SPID. La burocrazia approda sul digitale, attivazione tramite Poste e Aruba, ecco quali problemi si possono incontrare


(Russo Gianluca). L’identità elettronica è una realtà ormai imprescindibile per i rapporti tra cittadino e la pubblica amministrazione. Per acquisire questa identità ci sono diversi modi, c’è la carta d’identità elettronica (CIE), la tessera sanitaria del codice fiscale (TS-CNS) e c’è il Sistema Pubblico di Identità Digitale (SPID).


Quello più usato risulta essere proprio lo SPID probabilmente perché per essere attivato è necessario soltanto un vecchio cellulare che riceva un messaggio SMS e un personal computer dotato di web cam e connessione ad internet.
La Carta d’identità elettronica presuppone l’utilizzo di uno smartphone con tecnologia NFC: serve appoggiare la carta d’identità sul retro dello smartphone che deve essere collegato ad Internet. Lo smartphone legge la carta d’identità e si avvia il riconoscimento. Molti utenti lamentano però che spesso tale riconoscimento non avviene.
Poi c’è la procedura con codice fiscale (Tessera Sanitaria Carta Nazionale dei Servivi). E’ in assoluto la procedura più macchinosa, ne risparmiamo la descrizione.
Visto che statisticamente lo SPID è il servizio di identità elettronica più richiesto passiamo a descriverlo attraverso l’attivazione con due dei maggiori fornitori di tale servizio: Poste e Aruba.

Foto di repertorio

SPID tramite Poste Italiane
Per tutti gli operatori il problema principale è quello del riconoscimento. Anche per essere al riparo da utilizzi fraudolenti Poste, se non si possiede già uno strumento di riconoscimento legato ai prodotti finanziari (conto corrente o altro), prevede l’identificazione in un ufficio postale.
Per far ciò “… bisogna prenotarsi al servizio tramite la funzionalità Prenota ticket -si legge sul sito-puoi prenotare la tua visita anche tramite WhatsApp avviando una chat con un operatore virtuale di Poste Italiane al numero 371500371”.
Probabilmente è la procedura più semplice, ma come fare se una persona non può deambulare perché disabile, perché anziana, fragile o se ci ritroviamo in una fase acuta della Pandemia?

ARUBA
Ci si può rivolgere a qualche operatore privato. Il più gettonato sul mercato, non ce ne vogliano gli altri, è Aruba se non altro per essere stato il primo ad affacciarsi sul panorama della fornitura di tali servizi.
Il riconoscimento è a pagamento, così come per Poste e bisogna acquistare il servizio previo una semplice registrazione. E’ necessario un numero di telefono inserito anche in un vecchio cellulare ed il riconoscimento può avvenire attraverso web cam o con la telecamera di uno smartphone o tablet (va bene qualsiasi).
Nel momento in cui scriviamo però la procedura si blocca al momento dell’attivazione della video chiamata che può essere effettuata sia attraverso APP dedicata di Aruba (Aruba De Visu) che attraverso l’APP di navigazione su Internet (Firefox, Chrome…).
Il servizio assistenza risponde in media dopo 15 minuti (un tempo ragionevole). Gli operatori di Aruba hanno prima premura ad aprire e chiudere delle pratiche di assistenza sulla loro piattaforma che risolvere il problema. Anche questa cosa è ragionevole visto che probabilmente sono pagati a cottimo! Un’operatrice ci dice che il problema è nel link di attivazione e che ce lo manderà via email entro mezz’ora. Dopo un’ora arriva il link corretto al posto di quello sbagliato presente sull’App e sui messaggi automatici. Dallo staff si scusano e ci dicono che stanno risolvendo il problema.

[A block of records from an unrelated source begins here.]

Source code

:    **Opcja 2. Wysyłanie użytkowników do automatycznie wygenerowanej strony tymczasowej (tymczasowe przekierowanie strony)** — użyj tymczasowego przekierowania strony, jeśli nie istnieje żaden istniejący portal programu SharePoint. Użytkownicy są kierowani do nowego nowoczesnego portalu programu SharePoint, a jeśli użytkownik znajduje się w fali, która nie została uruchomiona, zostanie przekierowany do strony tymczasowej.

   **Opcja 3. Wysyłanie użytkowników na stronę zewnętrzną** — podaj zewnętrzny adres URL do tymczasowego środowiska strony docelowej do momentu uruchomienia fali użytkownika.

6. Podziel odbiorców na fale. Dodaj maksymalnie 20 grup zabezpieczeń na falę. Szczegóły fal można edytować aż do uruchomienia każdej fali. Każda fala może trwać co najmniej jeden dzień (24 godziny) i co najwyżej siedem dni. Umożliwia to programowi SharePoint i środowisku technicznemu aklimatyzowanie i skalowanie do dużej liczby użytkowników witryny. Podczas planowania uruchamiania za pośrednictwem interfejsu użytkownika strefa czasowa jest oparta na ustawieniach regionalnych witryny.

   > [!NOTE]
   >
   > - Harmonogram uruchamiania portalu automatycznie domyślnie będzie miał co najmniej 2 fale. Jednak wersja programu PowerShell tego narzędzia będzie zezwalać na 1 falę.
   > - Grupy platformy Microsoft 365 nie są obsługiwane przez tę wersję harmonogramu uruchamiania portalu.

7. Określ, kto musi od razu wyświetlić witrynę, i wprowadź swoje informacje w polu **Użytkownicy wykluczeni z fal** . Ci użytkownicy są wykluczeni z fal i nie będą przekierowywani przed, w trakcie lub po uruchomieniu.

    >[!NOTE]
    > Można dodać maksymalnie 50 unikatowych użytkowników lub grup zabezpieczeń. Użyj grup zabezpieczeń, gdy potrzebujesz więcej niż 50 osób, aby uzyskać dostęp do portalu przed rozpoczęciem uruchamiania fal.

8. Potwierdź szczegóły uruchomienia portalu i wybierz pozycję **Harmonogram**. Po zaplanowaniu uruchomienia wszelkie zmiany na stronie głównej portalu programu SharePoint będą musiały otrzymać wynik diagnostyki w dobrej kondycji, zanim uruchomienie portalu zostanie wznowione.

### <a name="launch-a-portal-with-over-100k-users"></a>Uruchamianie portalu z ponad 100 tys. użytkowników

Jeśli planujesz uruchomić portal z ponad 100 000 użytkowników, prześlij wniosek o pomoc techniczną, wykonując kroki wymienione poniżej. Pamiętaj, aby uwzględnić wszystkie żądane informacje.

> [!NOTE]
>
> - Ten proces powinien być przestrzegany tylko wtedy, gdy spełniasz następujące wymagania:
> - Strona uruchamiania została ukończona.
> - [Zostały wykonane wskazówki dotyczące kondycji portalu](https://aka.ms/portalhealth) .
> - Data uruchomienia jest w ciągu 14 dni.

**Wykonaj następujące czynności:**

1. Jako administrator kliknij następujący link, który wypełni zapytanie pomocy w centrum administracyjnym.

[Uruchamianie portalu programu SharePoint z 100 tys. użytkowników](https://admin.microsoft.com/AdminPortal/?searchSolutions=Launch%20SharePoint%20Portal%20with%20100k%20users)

L’ufficio stampa di Aruba interpellato al riguardo puntualizza che per il disservizio sul link del riconoscimento webcam, non risultano problemi generalizzati ma isolati che possono dipendere da molteplici fattori, ad ogni modo le singole segnalazioni dei clienti vengono gestite e risolte in maniera puntuale e rappresentano una piccola parte rispetto ai riconoscimenti conclusi con successo. A partire da Febbraio, per l’identità SPID acquistata sul sito pec.it, il riconoscimento con webcam non è possibile mediante app “Aruba De Visu” ma solo mediante browser sia da smartphone che da pc/tablet. Inoltre il riconoscimento non sempre è a pagamento, se l’utente è in possesso di una delle modalità di riconoscimento gratuite utilizzate dal Gestore (es: TS, CIE, Firma Digitale) il riconoscimento con Aruba è gratuito.